Machine Learning at the Clinical Bedside—The Ghost in the Machine

Author Affiliations
  • 1Division of Emergency Medicine, Children’s Hospital of Philadelphia, Philadelphia, Pennsylvania
  • 2Department of Pediatrics, University of Pennsylvania Perelman School of Medicine, Philadelphia
  • 3Division of Emergency Medicine, Children’s National Medical Center, Washington, DC
  • 4Department of Pediatrics, George Washington University School of Medicine, Washington, DC
  • 5Division of Emergency Medicine, Children’s Hospital Colorado, Denver
  • 6Department of Pediatrics, University of Colorado School of Medicine, Denver
JAMA Pediatr. 2019;173(7):622-624. doi:10.1001/jamapediatrics.2019.1075

In this issue of JAMA Pediatrics, Bertsimas et al1 describe a novel machine-learning approach to derive a revised version of the head injury prediction rule developed by the Pediatric Emergency Care Applied Research Network (PECARN). The PECARN rule was derived and validated using a prospectively collected data set of more than 42 000 patients to classify which children with head injury are at very low risk of clinically significant intracranial abnormalities.2 The ultimate goal of such a decision rule is to reduce unnecessary computed tomographic imaging and associated radiation. Bertsimas et al1 analyzed a public use data set from the PECARN study using a technique called optimal classification trees. The revised rule has improved specificity and predictive value, identifying 33% more children younger than 2 years, and 14% more children 2 years or older as having a very low risk for intracranial injury compared with the PECARN rule, without missing any additional cases of intracranial injury. Although this is good use of the public use data sets now required for federally funded research, interpreting machine-learning techniques may be challenging for clinicians to understand and apply as the techniques become increasingly complex.

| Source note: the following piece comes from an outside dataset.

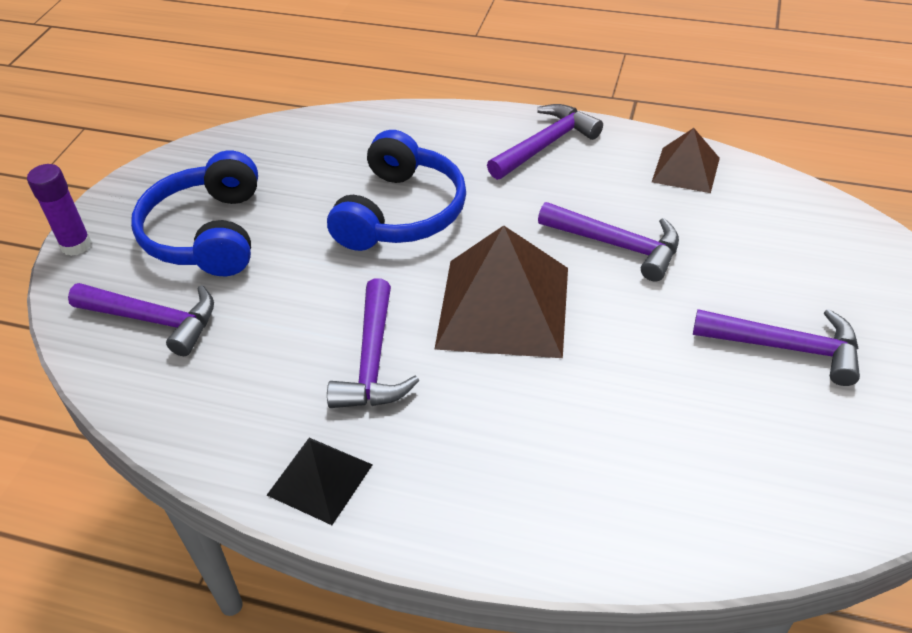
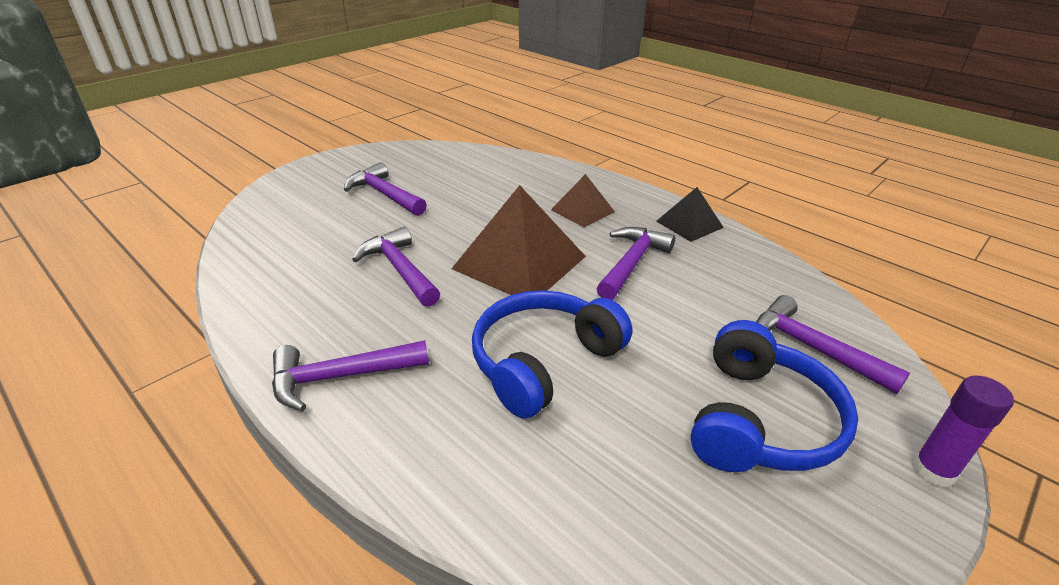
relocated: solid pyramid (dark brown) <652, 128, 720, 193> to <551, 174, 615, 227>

Although we live in an era of precision medicine, with the ability to tailor personalized recommendations, it is also an era emphasizing shared decision-making between clinicians and patients. It may be difficult for clinicians to counsel patients about the implications of a rule that is perceived as a black box or ghost in the machine, which may provide recommendations for unclear reasons.